Häufig liegt es daran, dass die Unterscheidung von Fett und Muskulatur schwierig ist. Deshalb sind dünne Pferde leichter auszumachen, denn sie haben meist beides nicht. Problematisch wird es dann, wo es eigentlich interessant wird – nämlich ob ein Pferd in einem guten Futterzustand ist oder bereits zu fett. Die meisten Anleitungen für Body Condition Scoring (BCS) bei Pferden sind für wissenschaftliche Untersuchungen gemacht und entsprechend differenziert. Das verwirrt oft mehr, als es hilft.

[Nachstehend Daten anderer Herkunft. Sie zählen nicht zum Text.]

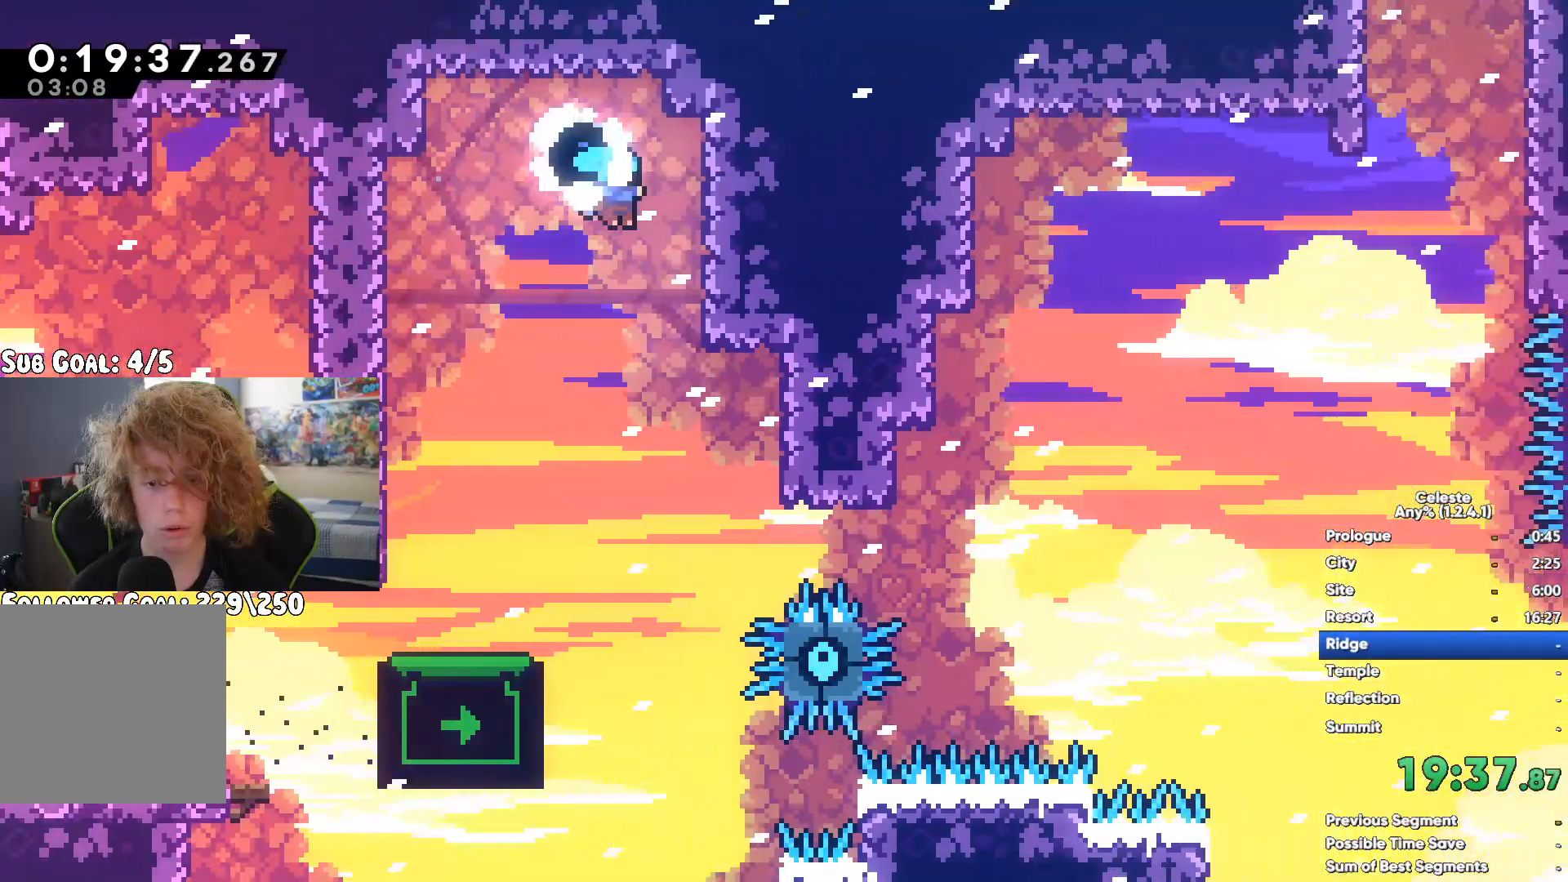
{"buttons": [], "left_stick": "center", "right_stick": "center", "button_events": []}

Zu dünn ist einfacher zu erkennen als zu fett: Diese nicht mehr ganz junge Zuchtstute war nach der Geburt ihres Fohlens kurze Zeit etwas mager: nach dem im Text beschriebenen System einen Punkt unter der idealen Mitte. (© C. Götz)

Zu dünn ist einfacher zu erkennen als zu fett: Diese nicht mehr ganz junge Zuchtstute war nach der Geburt ihres Fohlens kurze Zeit etwas mager: nach dem im Text beschriebenen System einen Punkt unter der idealen Mitte. (© C. Götz)

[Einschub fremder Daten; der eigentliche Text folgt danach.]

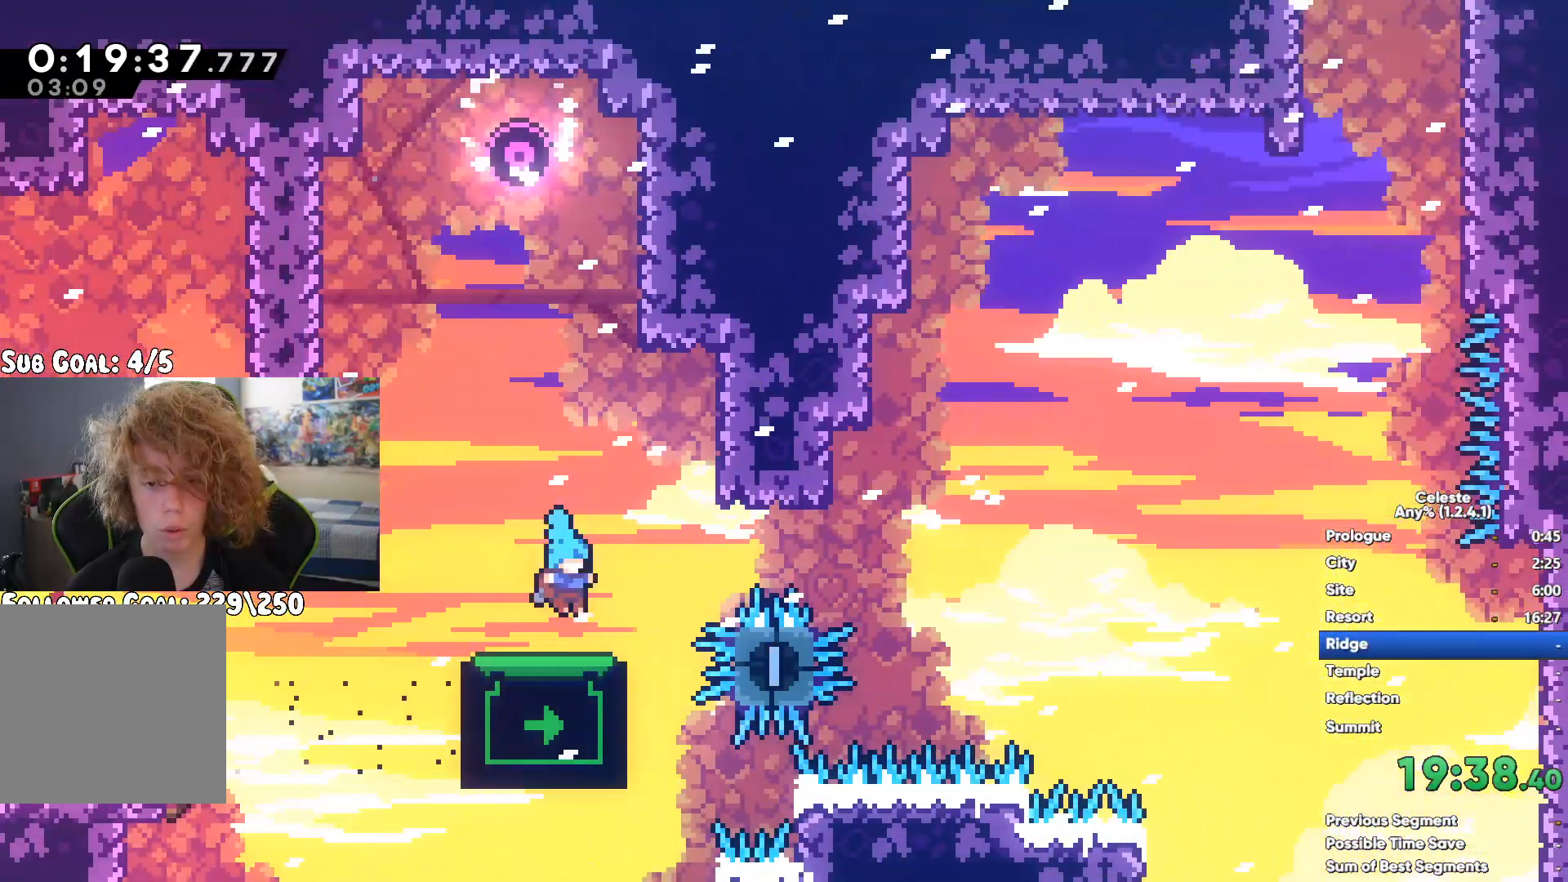
{"buttons": [], "left_stick": "up", "right_stick": "center", "button_events": []}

Ich habe festgestellt, dass es für die meisten am leichtesten ist, den Zustand von Fett über den Rippen fühlen zu lernen. Dafür eignen sich die Anweisungen hierzu aus dem BCS-System von Carroll und Huntington: Danach treten bei 0 (sehr dünn) und 1 (dünn) die Rippen über die gesamte Länge des Rippenkastens ganz deutlich hervor und die Haut über ihnen ist nicht verschiebbar. Bei 2 (mäßig dünn) sind die Rippen noch zu sehen, allerdings meist nicht mehr auf der vollen Länge des Rumpfes. Bei dem Idealzustand 3 (gut) sind die Rippen gerade mit Fett bedeckt, also nicht mehr sichtbar, aber einfach zu ertasten. Bei 4 (dick) sind die Rippen gut mit Fett bedeckt und nur mit starkem Druck noch spürbar und bei 5 (sehr fett) sind die Rippen auch mit starkem Druck nicht zu ertasten – „buried“, also begraben, wie es im Original heißt.

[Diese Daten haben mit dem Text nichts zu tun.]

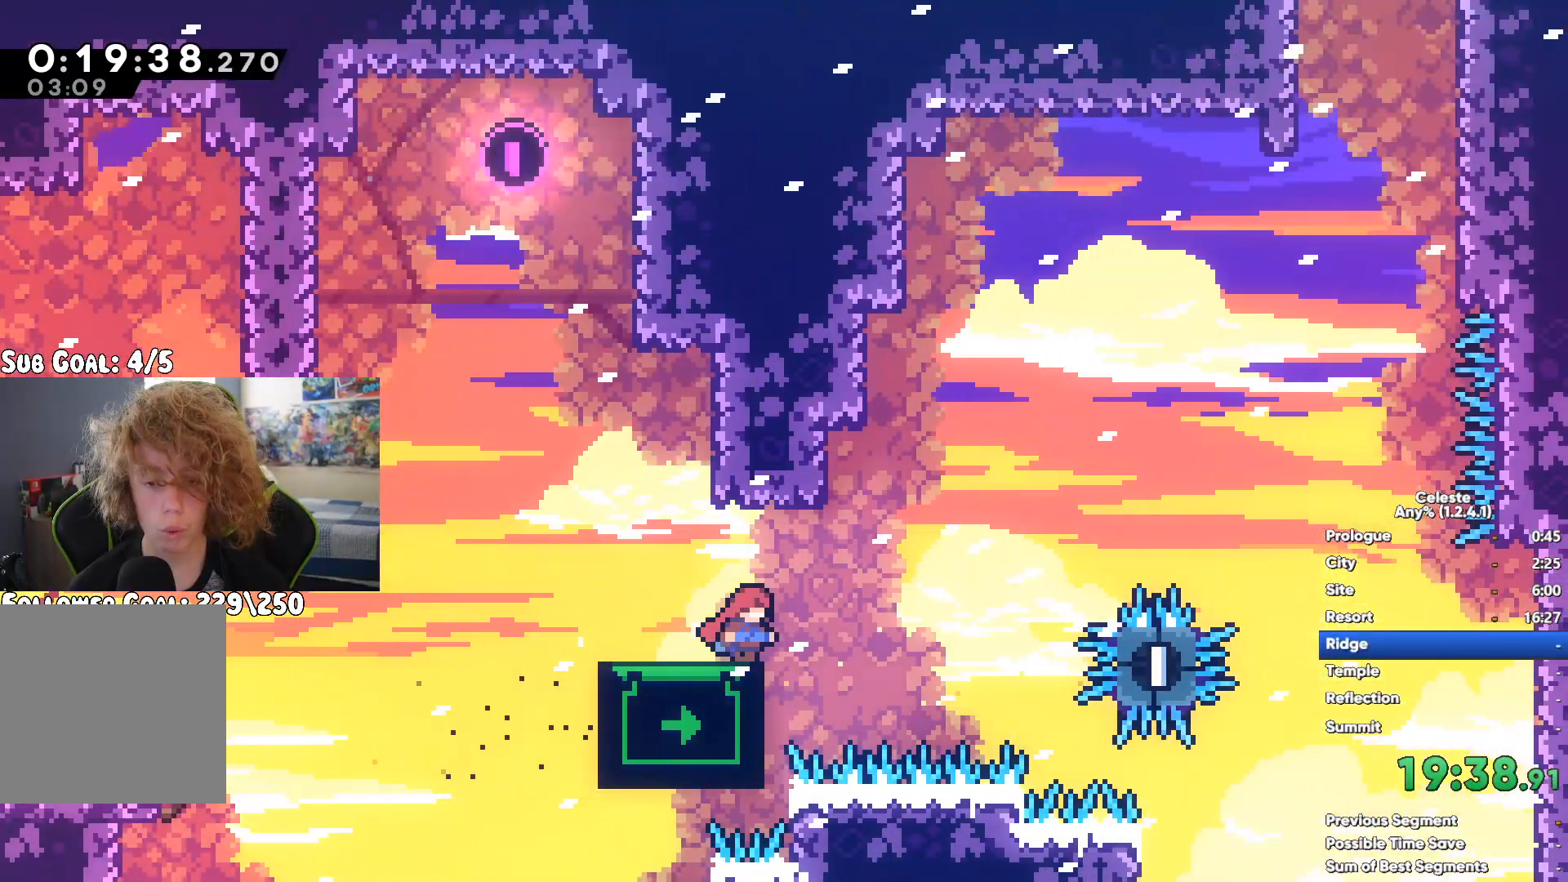
{"buttons": [], "left_stick": "up", "right_stick": "center", "button_events": []}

Bei diesen sehr fetten Pferden sind die Besitzer häufig der Ansicht, sie selbst wären nur nicht gut im Spüren dieser Dinge. Wenn man sie dann an einem Pferd mit Zustand 3 testen lässt, ändern sie ihre Meinung meist schlagartig (und auch den Gesichtsausdruck).

In einigen Fällen tauchen nach dieser Rippen-Tastaktion meiner Erfahrung nach noch Unsicherheiten auf, meist ob das Pferd jetzt viel zu dick oder nur etwas zu dick ist. Speziell bei Kleinpferden im Ponytyp, wie etwa Isländern oder Haflingern, kann es vorkommen, dass andere Körperstellen (siehe Zeichnung) zur weiteren Beurteilung herangezogen werden müssen. Meiner Erfahrung nach eignet sich dafür bei Stuten und Wallachen das Kammfett gut. Aber auch hier ist es nötig, dass man an mehreren Pferdetypen ein Gefühl für unterschiedliche Zustände entwickelt.

Diese Stellen werden bei vielen der BCS-Systeme für Pferde zur Beurteilung herangezogen. (© C. Götz)

Diese Stellen werden bei vielen der BCS-Systeme für Pferde zur Beurteilung herangezogen. (© C. Götz)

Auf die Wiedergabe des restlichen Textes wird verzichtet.